++++ GIVEN TEXT
Reality Check

Reality Check
An inside look at how today’s best riders get on their game and keep it

Published: Snowboard Canada Women’s Annual, 2007*

Have you ever wondered what would feel like to drop a big-mountain line in Alaska?

Like really thought about it. About what would go through your mind while perched on top of a razor-thin ridgeline, staring down a chute that has 10 feet of visibility before a blind turn releases you into the white void below.

What would you do? Poop your pants? Yeah, that would be my first instinct too. Not only are the consequences of this kind of riding dire – you know: grievous injury, death, that kind of thing – there’s no way out! There’s no mellow way down! It really is all or nothing.

When you take the time to really think about it, the realities of pro snowboarding are pretty mind-boggling. Dropping into a halfpipe with the whole world watching, scoping out desolate mountain peaks in AK from a helicopter, contests with $100,000 on the line, being the guinea pig to a newly built, untested backcountry jump.

It’s those moments –those high-risk, high-pressure moments – that make you wonder: what does it take to ride at that level? What goes through the best riders minds as they make life or career-risking decisions? And how did they get so good?

We set out to interview four key riders in women’s snowboarding and find out the answer to that very question. Whether it’s heading into the wilds of Alaska, scouring the world for new rails to shoot, or grinding it out in the pipe, the following riders tell us how they work year-round to constantly improve, and progress, each season.

Putting it all on the line (again) in AK with Annie Boulanger
Annie Boulanger has always been a bit of a rebel in Canadian snowboarding. She was the first out of the newest generation of pro girls to really embrace sled culture and has since worked on improving her backcountry skills with single-minded focus and drive.

Annie is well known for her determination. When she decided to pursue backcountry riding seriously, she dropped out of the contest circuit (completely terrified she’d lose her sponsors) and focused solely on improving her skills outside of the park. It paid off in a banger part in last year’s Ro Sham Bo, the all-girls shred movie from Misschief Films.

This year, Annie did it again. Instead of spending prime spring filming time in the more reliable BC backcountry – a crappy winter for shooting meant the spring season was extra-crucial – she capitalized on an opportunity to shoot in the nearly-always unreliable Alaskan backcountry.

“It has been my vision for the past two years to go to Alaska someday and I wasn’t sure the opportunity was ever going to come along. I think that, with most pro snowboarders, you have to go at least once to know what it is. To me, that’s maybe what being a complete rider is.”

The trip was planned with the Absinthe Films (Pop, Futureproof) crew, and included some of the most experienced riders in the game (Romain De Marchi, Nicolas Mueller). It turned out to be one of the most intense learning experiences of her career.

She knew the riding would be tough: blind pow turns, nimbly avoiding rogue rocks, snow sloughing down the mountain face behind you. It was off the mountain, though, where she encountered the most unexpected challenge – having to speak up for herself in a helicopter full of extremely ambitious, highly experienced riders.
++++++++
**WHAT YOU NEED TO DO:**
**1)** Extract the part of the snowboarding article from "We set out to" to "progress, each season.".
**2)** Answer these questions from the snowboarding article:
(a) In what publication and year was the article published?
(b) Which company made Ro Sham Bo?
(c) Which two experienced riders were on the Alaska trip with Annie Boulanger?
The lines after this point come from a separate source.
++++ GIVEN ENTRIES
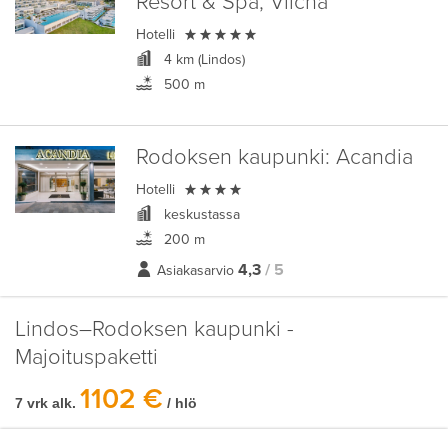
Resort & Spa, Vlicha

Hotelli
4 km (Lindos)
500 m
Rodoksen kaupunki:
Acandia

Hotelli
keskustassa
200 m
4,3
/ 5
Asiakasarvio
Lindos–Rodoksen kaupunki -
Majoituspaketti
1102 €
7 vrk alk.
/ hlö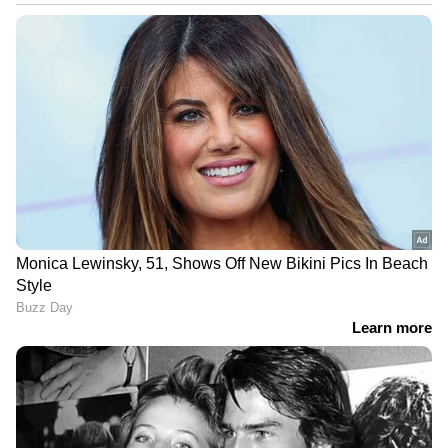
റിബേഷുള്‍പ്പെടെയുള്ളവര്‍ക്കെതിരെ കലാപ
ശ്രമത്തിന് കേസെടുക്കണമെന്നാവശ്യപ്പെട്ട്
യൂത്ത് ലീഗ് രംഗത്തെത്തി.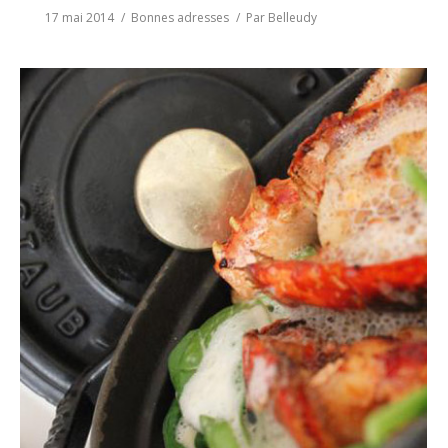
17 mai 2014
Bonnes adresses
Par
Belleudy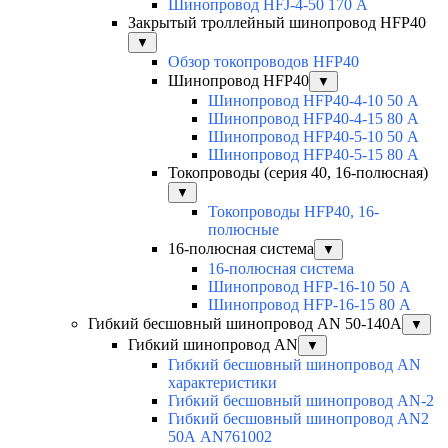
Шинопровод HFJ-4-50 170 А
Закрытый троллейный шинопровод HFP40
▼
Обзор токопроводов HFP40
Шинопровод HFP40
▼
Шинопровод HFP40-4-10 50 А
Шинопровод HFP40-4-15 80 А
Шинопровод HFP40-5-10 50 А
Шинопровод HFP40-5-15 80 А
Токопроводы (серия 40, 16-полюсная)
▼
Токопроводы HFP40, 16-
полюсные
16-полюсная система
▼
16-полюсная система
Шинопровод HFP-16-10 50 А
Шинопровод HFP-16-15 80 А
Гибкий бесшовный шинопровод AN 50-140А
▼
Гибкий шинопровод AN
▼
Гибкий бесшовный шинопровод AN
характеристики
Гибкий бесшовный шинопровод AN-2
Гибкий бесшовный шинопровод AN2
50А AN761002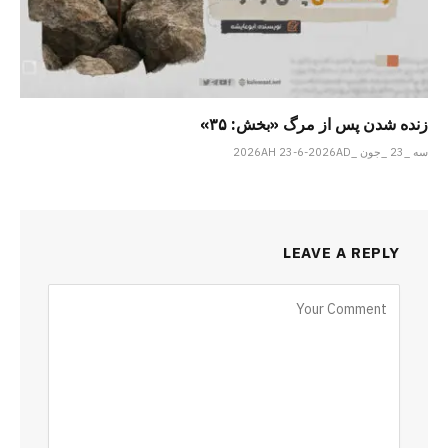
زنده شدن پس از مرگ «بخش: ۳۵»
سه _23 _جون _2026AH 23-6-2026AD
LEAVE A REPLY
++++++++
**REPLIES:**
**1)**
We set out to interview four key riders in women’s snowboarding and find out the answer to that very question. Whether it’s heading into the wilds of Alaska, scouring the world for new rails to shoot, or grinding it out in the pipe, the following riders tell us how they work year-round to constantly improve, and progress, each season.

**2)**
(a) Snowboard Canada Women's Annual, 2007
(b) Misschief Films
(c) Romain De Marchi and Nicolas Mueller